COVID-19 Journal: Day 3

I was joking with my friend Anne on the phone the other day that Jerry the Alien Overlord's Minion is doing pretty well on his takeover. He probably wasn't expecting such grand success when he got assigned to this backspace. The performance of his virus is blowing his group's KPIs off the charts: Many of the humans in the world are sitting still in our houses, we're not going to the library, we're all eating rudimentary pasta bakes and drinking too much. We're stopped in our tracks.

Johns Hopkins Coronavirus Map (screenshot from 25 March 2020)
Confirmed cases and daily increase

Luckily, in the last three days, my family has arranged to do daily calls. They're at 9am GMT this week. Next week they'll be in the morning there, and then back to morning here the week after that. I'm glad for them already. It's the first time we've ever been in such close touch since first Andy left town, and then me. That was sixteen years ago. Anyway, the family call got me out of bed this morning. I could feel that small lethargy that may have kept me snoozing just four days ago, but today, it got me up.

Then something good happened. I've been doing yoga at home since just after Christmas. It's a beginner class thing I do on my ipad. It's great. I just roll out of bed and put on "workout gear" that nobody else will ever witness, and do 30 mins. But today, something clicked -- not my back -- it felt good, and for the first time, I got in flow with it, instead of waiting for the lady to tell me the next thing. It was strong and calming. YES. Looking forward to tomorrow. And the family call. I'm worried about my sister, and worried that my fear is coming across as rudeness. It might be, I guess, but I'm worried.
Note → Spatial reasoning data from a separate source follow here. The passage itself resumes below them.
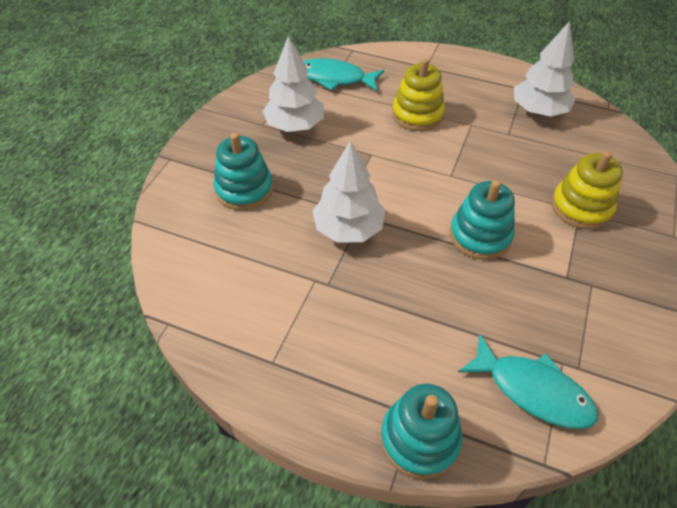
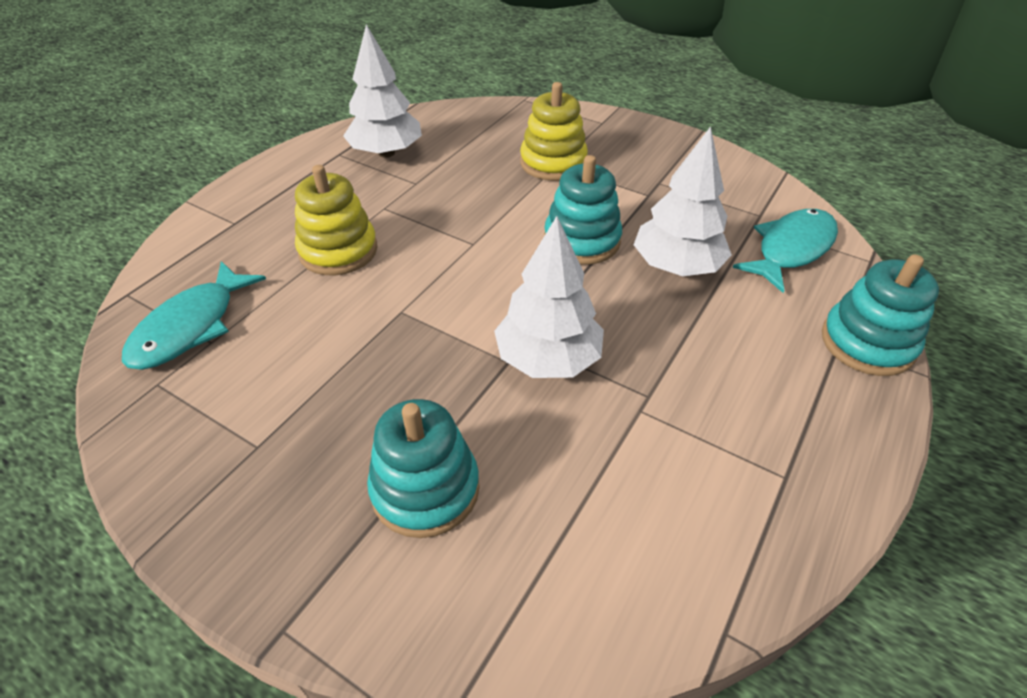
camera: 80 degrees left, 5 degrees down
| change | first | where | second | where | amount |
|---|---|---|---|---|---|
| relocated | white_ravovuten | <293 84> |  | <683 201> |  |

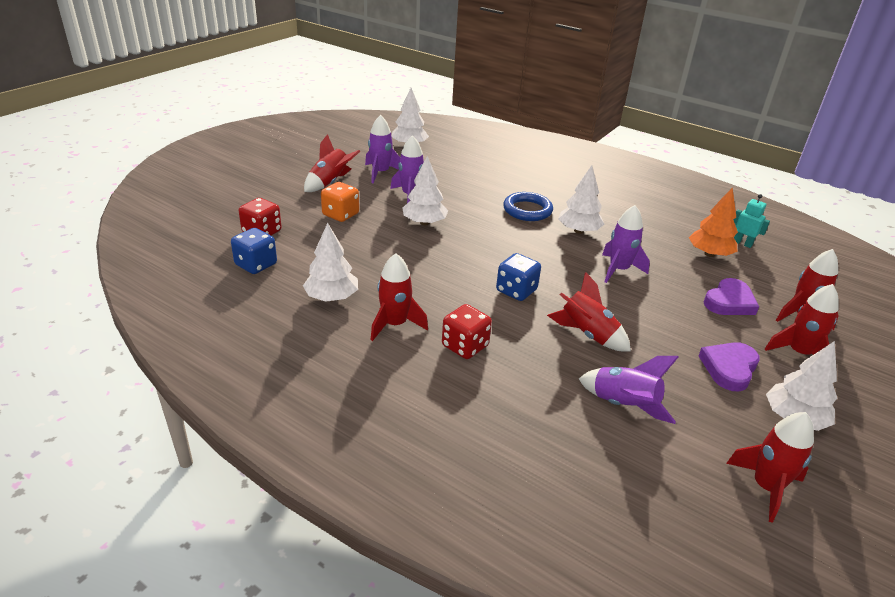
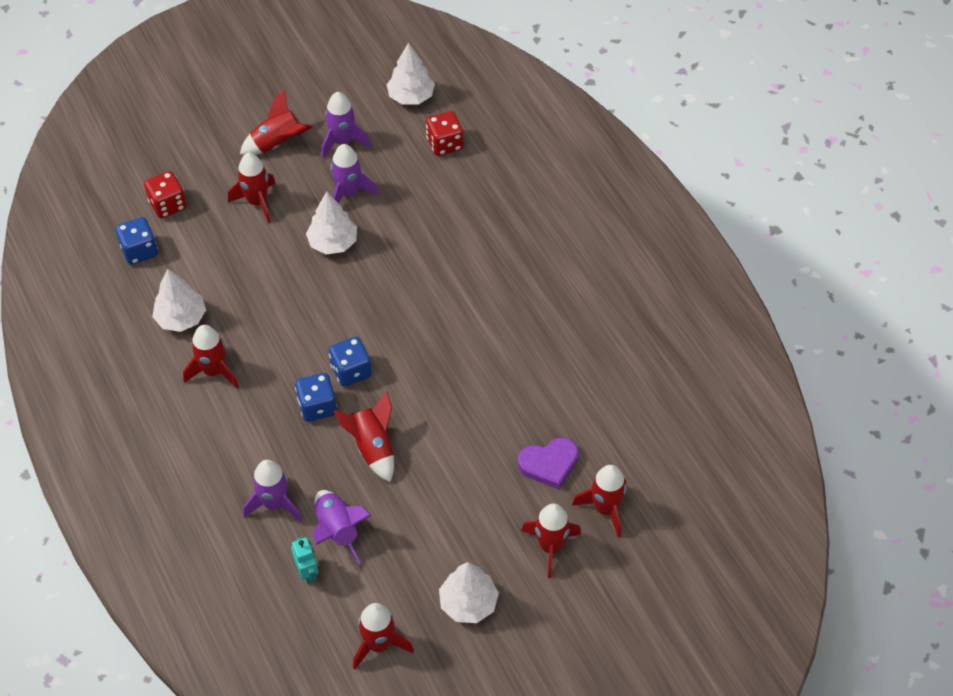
camera: 30 degrees right, 20 degrees up
| change | first | where | second | where | amount |
|---|---|---|---|---|---|
| exchanged | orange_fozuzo | <340 202> | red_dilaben | <252 188> |  |
| relocated | red_fozuzo | <467 331> |  | <444 133> |  |
| missing | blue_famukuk | <528 206> |  |  |  |
| missing | white_ravovuten | <581 199> |  |  |  |
| relocated | purple_dilaben | <626 244> |  | <272 491> |  |
| missing | orange_ravovuten | <713 222> |  |  |  |
| missing | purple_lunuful | <729 366> |  |  |  |
| relocated | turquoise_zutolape | <751 221> |  | <304 560> |  |
| appeared |  |  | blue_fozuzo | <316 397> |  |

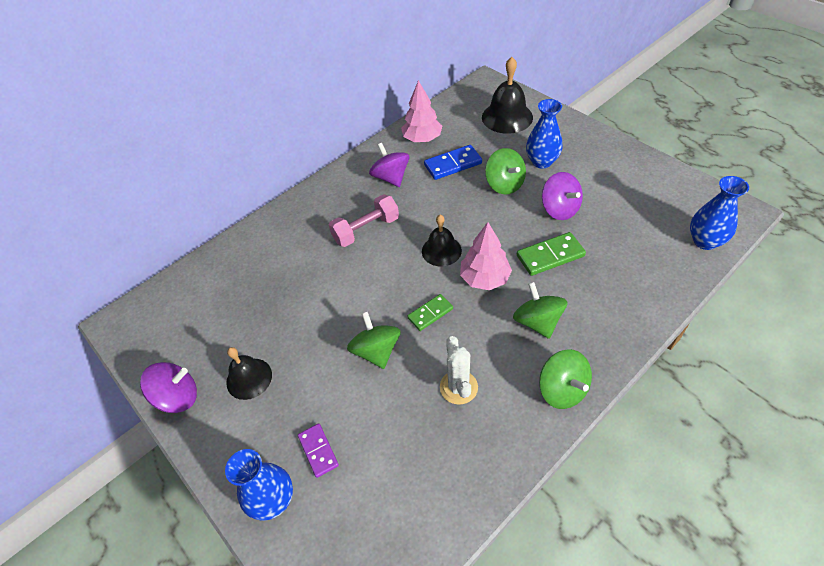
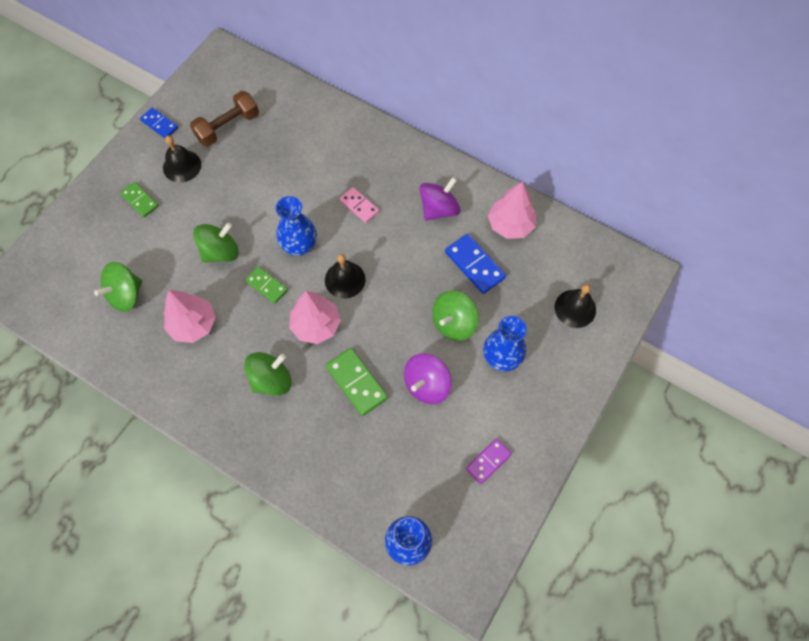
camera: 70 degrees right, 15 degrees up
| change | first | where | second | where | amount |
|---|---|---|---|---|---|
| exchanged | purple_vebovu | <168 387> | blue_genitul | <159 122> |  |
| relocated | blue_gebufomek | <259 485> |  | <296 226> |  |
| relocated | purple_genitul | <318 451> |  | <489 461> |  |
| exchanged | pink_zilage | <364 220> | pink_genitul | <359 205> |  |
| exchanged | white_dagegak | <459 370> | pink_ravovuten | <190 316> |  |
| size | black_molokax | <507 95> |  | <575 306> | x0.65 |
| relocated | green_vebovu | <565 379> |  | <118 287> |  |
| appeared |  |  | green_genitul | <139 199> |  |
| appeared |  |  | brown_zilage | <224 119> |  |

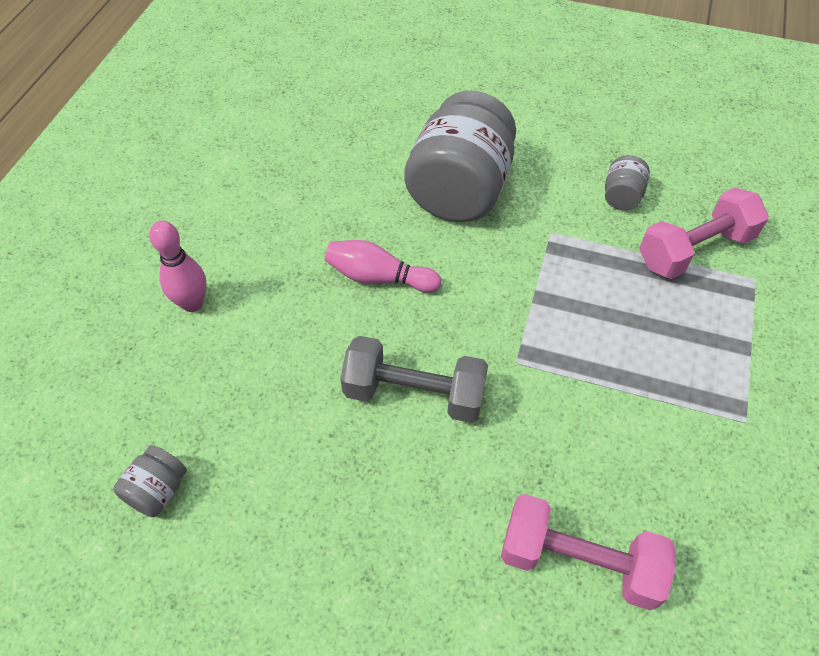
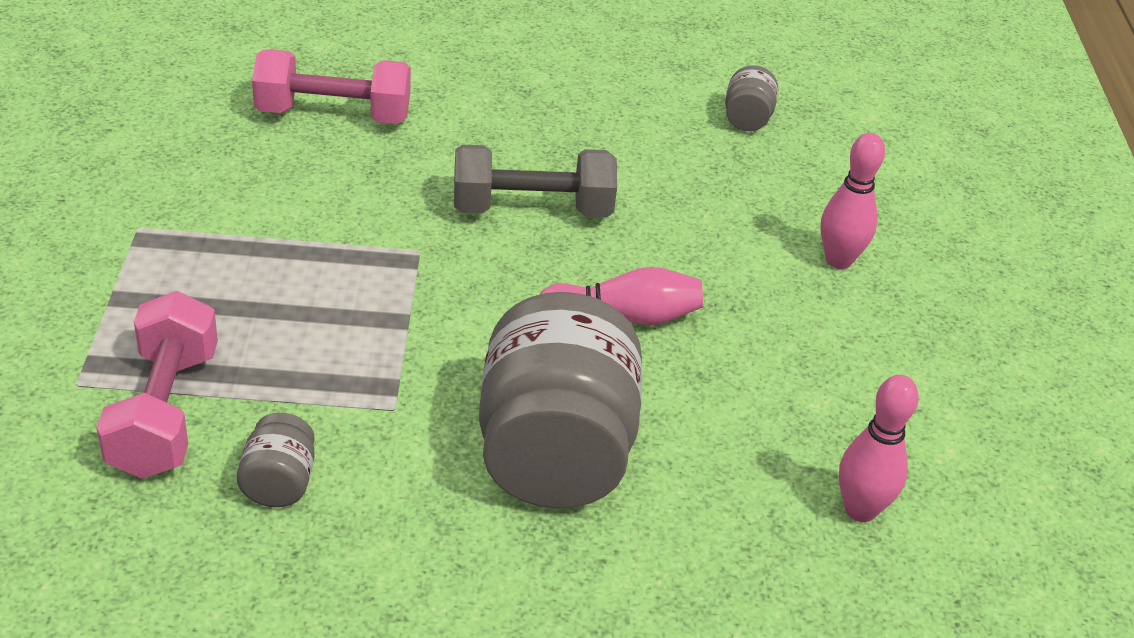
camera: 160 degrees right, 15 degrees down
| change | first | where | second | where | amount |
|---|---|---|---|---|---|
| spun | pink_zilage | <704 233> |  | <157 385> | 45 degrees counterclockwise |
| appeared |  |  | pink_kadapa | <879 448> |  |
I went for a walk today. At about noon. It was gorgeous. Quiet, and springy, and I went a way I hadn't been, and avoided the shops. Some people definitely still don't get it. I walked past the grocer and people were dutifully lining up outside about two metres apart when a man walked past, and wove through the line like the people were witches' hats and he was learning how to ride a motorbike on a netball court.

Magnolia majesticolia

I've been wondering about the new skill I should be developing. It might be tricky because I'm not actually idle, per se, working and such. Even though I usually like to be idle when I'm at home, and I'd go so far as to say I'm an expert. My list comprises 1. make paneer and 2. learn D3.js. It's mostly because I love to eat paneer, and I would be more able to work solo if I could write D3, but I also strongly dislike any attempt to learn a programming language that's not HTML back in 1996, so... not holding out too much hope on that one. But let's see.

I'd like to be the sort of woman who betters herself in times of crisis, but I suspect what might happen is that I won't. I've spent most of my time since moving to London starting a new thing and getting better at that, so the last thing I want to do when I'm at home is excel. Unless of course it's excelling in making Ribollita, that Tuscan White Bean and Kale Soup we all love, because I made it tonight for the first time and it's absolutely delicious. This is the recipe I used, but I changed it. Didn't have carrots. Added cabbage.

The thing I liked best on the internet today was #StayHomeAndDrawSpaceships.